[Source listing]
— start —
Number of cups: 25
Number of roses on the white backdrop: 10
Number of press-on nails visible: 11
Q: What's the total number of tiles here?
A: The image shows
— end —
Give every line of the listing above again, word for word.

-- FINISHED TASK --
Number of cups: 25
Number of roses on the white backdrop: 10
Number of press-on nails visible: 11
Q: What's the total number of tiles here?
A: The image shows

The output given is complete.